Crenshaw further charged that the decision reflects a dangerous pattern of policymaking driven by politics rather than process. She warned that the Commission is now engaged in “policymaking through avoidance and acquiescence, rather than policymaking through open, transparent, and public processes,” a trend she argued undermines good governance and the SEC’s duty to investors.
Crenshaw criticized the majority for abandoning the rule, not through formal procedures, but via a “backdoor” that she argues violates the Administrative Procedure Act (APA). “There are no backdoors or shortcuts. But that is exactly what the Commission attempts today,” she said.
Crenshaw urged the agency to either defend the rule or formally rescind it in line with APA requirements, insisting: “The Commission should do its job.”
With the SEC stepping back, the defense of the climate disclosure rules falls squarely to Democratic attorneys general from New York, Massachusetts, the District of Columbia, and more than a dozen other states who intervened last year to support the regulations.
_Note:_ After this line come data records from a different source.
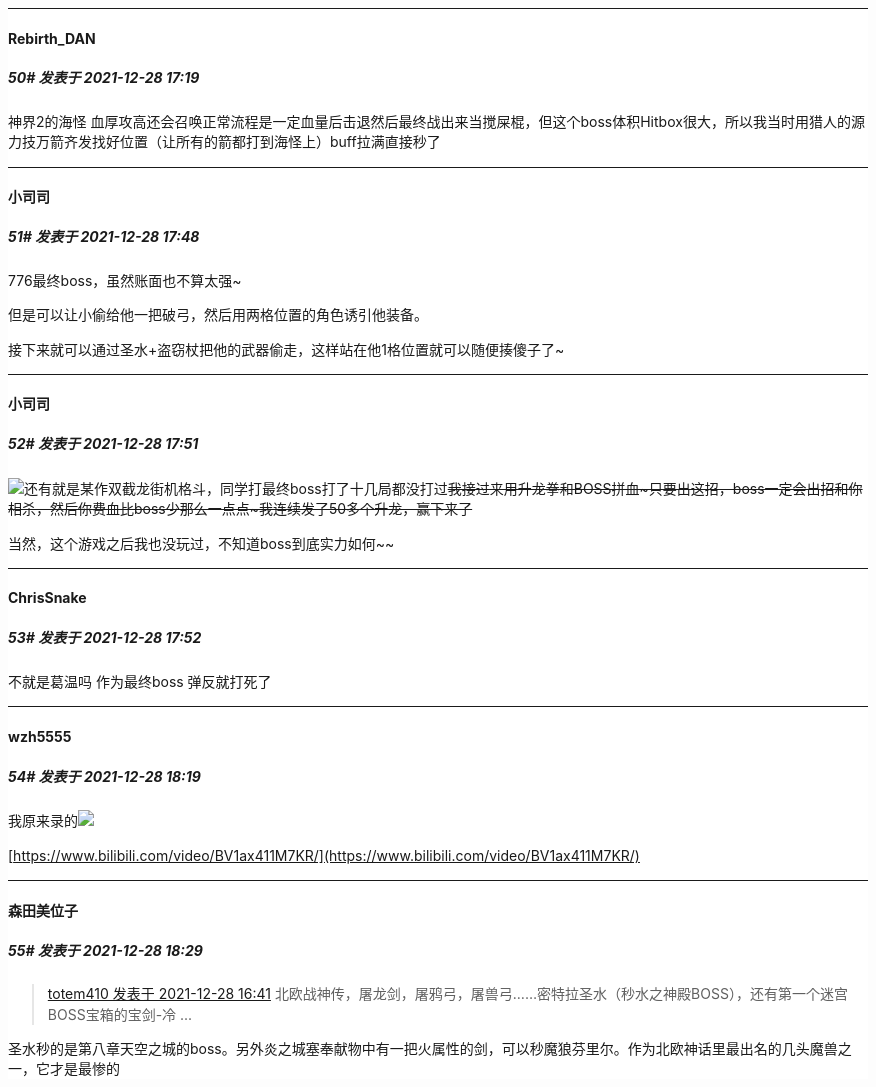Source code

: *****

####  Rebirth_DAN  
##### 50#       发表于 2021-12-28 17:19

神界2的海怪 血厚攻高还会召唤正常流程是一定血量后击退然后最终战出来当搅屎棍，但这个boss体积Hitbox很大，所以我当时用猎人的源力技万箭齐发找好位置（让所有的箭都打到海怪上）buff拉满直接秒了

*****

####  小司司  
##### 51#       发表于 2021-12-28 17:48

776最终boss，虽然账面也不算太强~

但是可以让小偷给他一把破弓，然后用两格位置的角色诱引他装备。

接下来就可以通过圣水+盗窃杖把他的武器偷走，这样站在他1格位置就可以随便揍傻子了~

*****

####  小司司  
##### 52#       发表于 2021-12-28 17:51

<img src="https://static.saraba1st.com/image/smiley/face2017/018.png" referrerpolicy="no-referrer">还有就是某作双截龙街机格斗，同学打最终boss打了十几局都没打过~~我接过来用升龙拳和BOSS拼血~只要出这招，boss一定会出招和你相杀，然后你费血比boss少那么一点点~我连续发了50多个升龙，赢下来了~~

当然，这个游戏之后我也没玩过，不知道boss到底实力如何~~

*****

####  ChrisSnake  
##### 53#       发表于 2021-12-28 17:52

不就是葛温吗 作为最终boss 弹反就打死了

*****

####  wzh5555  
##### 54#       发表于 2021-12-28 18:19

我原来录的<img src="https://static.saraba1st.com/image/smiley/face2017/068.png" referrerpolicy="no-referrer">

[https://www.bilibili.com/video/BV1ax411M7KR/](https://www.bilibili.com/video/BV1ax411M7KR/)

*****

####  森田美位子  
##### 55#       发表于 2021-12-28 18:29

<blockquote><a href="httphttps://bbs.saraba1st.com/2b/forum.php?mod=redirect&amp;goto=findpost&amp;pid=54077336&amp;ptid=2044506" target="_blank">totem410 发表于 2021-12-28 16:41</a>
北欧战神传，屠龙剑，屠鸦弓，屠兽弓……密特拉圣水（秒水之神殿BOSS），还有第一个迷宫BOSS宝箱的宝剑-冷 ...</blockquote>
圣水秒的是第八章天空之城的boss。另外炎之城塞奉献物中有一把火属性的剑，可以秒魔狼芬里尔。作为北欧神话里最出名的几头魔兽之一，它才是最惨的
These state officials, who have consistently backed the SEC’s authority to require climate-related disclosures, are now the primary line of defense. The litigation remains pending before the Eighth Circuit, which has yet to schedule oral arguments.
With the SEC pulling back and federal efforts increasingly gridlocked, climate-related disclosure mandates are likely to shift decisively to the states. The pending litigation over the SEC’s rules may be just the beginning of a broader trend.
New York has already reintroduced bills that, like California’s landmark climate disclosure laws adopted last year, would impose significant greenhouse gas emissions and climate risk reporting obligations. While these bills are in the early stages and face legislative uncertainty, they are signaling that states are not waiting for Washington to act.